Our final wrangling step is to check the quality of the PM2.5 measurements.
12.3.4. Checking the Quality of PM2.5 Measurements¶
There are a few checks we can perform on the PM2.5 measurements. First, PM2.5 can’t go below 0. Second, we can look for abnormally high PM2.5 values and see whether they correspond to major events like a wildfire.
One simple way to perform these checks is to plot the PM2.5 against the date.

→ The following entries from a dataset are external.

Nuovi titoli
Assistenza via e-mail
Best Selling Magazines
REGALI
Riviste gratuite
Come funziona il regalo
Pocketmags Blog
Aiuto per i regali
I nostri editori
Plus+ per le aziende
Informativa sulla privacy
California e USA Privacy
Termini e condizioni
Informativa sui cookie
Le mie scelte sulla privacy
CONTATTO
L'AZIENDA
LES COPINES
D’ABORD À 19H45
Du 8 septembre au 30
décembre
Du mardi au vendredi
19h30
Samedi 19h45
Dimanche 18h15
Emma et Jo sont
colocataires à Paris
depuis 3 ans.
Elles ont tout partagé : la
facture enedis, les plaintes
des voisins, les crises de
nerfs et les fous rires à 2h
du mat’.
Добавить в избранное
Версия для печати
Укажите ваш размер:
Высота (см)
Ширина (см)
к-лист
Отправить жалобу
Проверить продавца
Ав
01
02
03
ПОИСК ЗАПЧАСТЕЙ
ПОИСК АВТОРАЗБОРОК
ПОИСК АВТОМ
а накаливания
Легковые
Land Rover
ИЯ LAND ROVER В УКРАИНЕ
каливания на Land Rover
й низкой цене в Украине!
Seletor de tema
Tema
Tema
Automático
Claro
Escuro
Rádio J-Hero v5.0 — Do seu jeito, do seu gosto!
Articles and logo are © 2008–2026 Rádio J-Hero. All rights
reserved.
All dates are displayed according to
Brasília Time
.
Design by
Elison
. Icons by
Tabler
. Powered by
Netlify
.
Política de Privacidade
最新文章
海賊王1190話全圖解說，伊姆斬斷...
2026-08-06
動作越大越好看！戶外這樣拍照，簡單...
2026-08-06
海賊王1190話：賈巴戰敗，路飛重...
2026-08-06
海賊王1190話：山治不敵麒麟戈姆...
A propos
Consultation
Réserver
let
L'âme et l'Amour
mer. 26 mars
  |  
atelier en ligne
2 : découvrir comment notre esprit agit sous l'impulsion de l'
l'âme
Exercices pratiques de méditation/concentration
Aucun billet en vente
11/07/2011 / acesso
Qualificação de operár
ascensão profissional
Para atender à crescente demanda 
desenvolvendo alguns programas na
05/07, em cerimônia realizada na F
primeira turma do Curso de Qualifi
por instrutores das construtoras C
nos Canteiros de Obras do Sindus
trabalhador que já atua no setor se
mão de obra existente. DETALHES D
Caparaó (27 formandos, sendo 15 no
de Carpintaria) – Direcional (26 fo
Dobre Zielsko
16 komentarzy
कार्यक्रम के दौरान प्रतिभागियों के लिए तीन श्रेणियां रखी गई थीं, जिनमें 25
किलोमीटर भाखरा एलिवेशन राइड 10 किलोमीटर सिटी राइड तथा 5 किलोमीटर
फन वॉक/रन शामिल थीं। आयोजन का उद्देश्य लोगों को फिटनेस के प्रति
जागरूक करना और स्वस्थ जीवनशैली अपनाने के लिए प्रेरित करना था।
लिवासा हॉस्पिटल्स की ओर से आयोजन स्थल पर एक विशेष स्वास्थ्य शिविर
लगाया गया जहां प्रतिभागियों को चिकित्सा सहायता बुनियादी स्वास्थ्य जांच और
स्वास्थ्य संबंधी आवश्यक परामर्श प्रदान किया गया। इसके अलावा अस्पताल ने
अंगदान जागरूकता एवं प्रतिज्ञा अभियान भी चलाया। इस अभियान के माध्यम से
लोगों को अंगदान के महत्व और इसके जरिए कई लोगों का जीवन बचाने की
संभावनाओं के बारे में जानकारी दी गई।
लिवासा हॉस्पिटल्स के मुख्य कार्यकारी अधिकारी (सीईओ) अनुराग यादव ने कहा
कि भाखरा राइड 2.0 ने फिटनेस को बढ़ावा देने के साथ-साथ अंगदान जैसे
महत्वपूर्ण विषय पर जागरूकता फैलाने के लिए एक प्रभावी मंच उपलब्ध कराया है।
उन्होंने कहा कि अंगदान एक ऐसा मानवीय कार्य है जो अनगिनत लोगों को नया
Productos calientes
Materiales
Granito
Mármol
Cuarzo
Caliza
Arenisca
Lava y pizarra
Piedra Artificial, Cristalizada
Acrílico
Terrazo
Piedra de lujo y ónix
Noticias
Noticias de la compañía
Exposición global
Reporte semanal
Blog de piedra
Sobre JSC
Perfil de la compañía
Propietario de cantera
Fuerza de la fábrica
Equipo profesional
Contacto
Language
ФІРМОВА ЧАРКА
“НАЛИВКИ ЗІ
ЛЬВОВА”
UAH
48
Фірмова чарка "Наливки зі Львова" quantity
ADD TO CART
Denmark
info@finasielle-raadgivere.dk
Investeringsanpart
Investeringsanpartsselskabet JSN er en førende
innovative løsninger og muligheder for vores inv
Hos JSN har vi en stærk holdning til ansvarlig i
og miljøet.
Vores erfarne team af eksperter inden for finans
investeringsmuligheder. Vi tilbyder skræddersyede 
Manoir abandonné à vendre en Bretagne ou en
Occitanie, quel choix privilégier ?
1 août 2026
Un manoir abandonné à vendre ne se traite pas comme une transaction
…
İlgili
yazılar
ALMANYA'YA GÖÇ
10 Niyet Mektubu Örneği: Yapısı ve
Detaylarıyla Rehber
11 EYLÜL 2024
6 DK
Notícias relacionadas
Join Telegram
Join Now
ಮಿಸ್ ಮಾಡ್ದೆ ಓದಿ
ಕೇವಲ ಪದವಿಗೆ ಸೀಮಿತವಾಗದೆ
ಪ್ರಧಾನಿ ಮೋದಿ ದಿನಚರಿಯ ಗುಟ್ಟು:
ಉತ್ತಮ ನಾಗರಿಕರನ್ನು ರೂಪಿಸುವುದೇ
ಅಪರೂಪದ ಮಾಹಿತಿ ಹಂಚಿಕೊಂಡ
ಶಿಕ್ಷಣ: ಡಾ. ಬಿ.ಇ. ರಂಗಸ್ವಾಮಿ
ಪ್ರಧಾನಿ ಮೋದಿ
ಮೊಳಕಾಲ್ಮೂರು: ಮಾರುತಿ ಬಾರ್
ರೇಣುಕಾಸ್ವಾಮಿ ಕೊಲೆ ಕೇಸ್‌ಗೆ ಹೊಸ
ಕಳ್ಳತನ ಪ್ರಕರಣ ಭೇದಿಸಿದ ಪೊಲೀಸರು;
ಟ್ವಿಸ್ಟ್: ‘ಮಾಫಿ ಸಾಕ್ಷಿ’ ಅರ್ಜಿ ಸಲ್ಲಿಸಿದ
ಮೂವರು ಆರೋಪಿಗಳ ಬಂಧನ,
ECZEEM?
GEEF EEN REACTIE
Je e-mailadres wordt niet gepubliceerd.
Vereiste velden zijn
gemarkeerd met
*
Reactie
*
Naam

px.scatter(aqs, x='date_local', y='pm25',
width=500, height=250)
We can see that the PM2.5 measurements don’t go below 0. We also a large spike in PM2.5 around mid-November of 2018. This sensor is located in Sacramento, CA so we can check if there was a fire around that area?
Indeed, November 8, 2018 marks the start of the Camp Fire, the “deadliest and most destructive wildfire in California history” [Bureau, 2018]. The fire started just 80 miles north of Sacramento, so this AQS sensor captured the dramatic spike in PM2.5.
We’ve cleaned and explored the data for one AQS sensor. In the next section, we do the same for its co-located PurpleAir sensor.